The Building

The choice of name of the Chapel is not surprising. The Blessed Virgin Mary, under the title of the Immaculate Conception, was patroness of the fledging Diocese of Newark. Bishop Bayley had named the Seminary at Seton Hall the "Seminary of the Immaculate Conception." Devotion to the Immaculate Conception had been greatly heightened a few years earlier when, in the Constitution Ineffabilis Deus of December 8, 1854, Pope Pius IX pronounced and defined that the Blessed Virgin Mary, "in the first instance of her conception, by a singular privilege and grace granted by God, in view of the merits of Jesus Christ, the Savior of the human race, was preserved exempt from all stain of original sin."

 

The dedication of the Chapel in 1870 provides us with an summary of what must have been an interesting and probably lengthy sermon as well as the names of the building's architect, builder and decorator.
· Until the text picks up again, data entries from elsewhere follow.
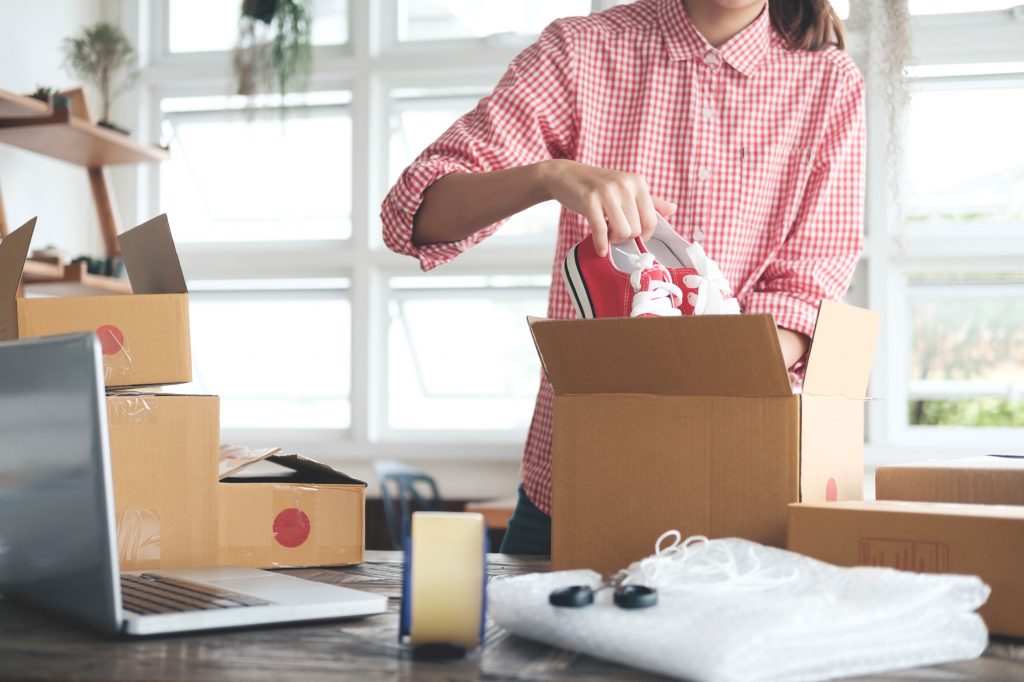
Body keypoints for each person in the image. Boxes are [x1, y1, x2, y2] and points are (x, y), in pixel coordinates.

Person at [380, 0, 864, 555]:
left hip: (743, 488)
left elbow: (807, 296)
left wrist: (685, 366)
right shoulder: (583, 50)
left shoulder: (830, 83)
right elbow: (410, 217)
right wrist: (548, 176)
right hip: (575, 485)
Jeremiah O'Rourke, the architect, was a trustee of St. Patrick's Pro-Cathedral in Newark and provided the original plans for the design of Sacred Heart Cathedral Basilica in Newark. The name of J. R. Lamb of New York, the decorator, can be found at the base of a small plaque in memory of Bishop Bayley in the sacristy of the Chapel. The plaque dates to 1878 but is the only original record we have of Lamb's contribution to the Chapel's decoration.

 

"Dedication of a Chapel"

"The Chapel of Seton Hall College at South Orange was dedicated yesterday with appropriate ceremonies. Rev. Dr. Corrigan, V.G., President of the College, pronounced the blessing, Rev. Mr. Boston (?) sung (sic) the mass, and Rev. G. H. Doane preached the sermon from the 83rd psalm: "How lovely are thy tabernacles, O Lord of Hosts," &c. He dwelt upon the uses to which a Christian Church was put, spoke of the Church itself as the only and sole teacher established by Our Lord amongst men, showed how the teaching office had been exercised by the Apostles, by their successors, and is being exercised by the Church in our day by the Ecumenical Council. With regard to the doctrine of Papal Infallibility, he claimed that it had been practically acknowledged for centuries, and had been virtually defined in the Council at Chalcedon when the Fathers cried out on hearing the Pope's letter: "The cause is finished: Peter has spoken through Leo("); and then dwelt upon the special prerogatives conferred by our Lord upon St. Peter, apart and distinct from, and superior to, the other Apostles, &c.

 

The Chapel, which is built of stone, was designed by Mr. J. O'Rourke, architect, built by O'Rourke & Moran, and decorated by J. R. Lamb, of New York. A new altar was presented by Mrs. Eugene Kelly, of New York."

The Newark Daily Advertiser, February 7, 1870.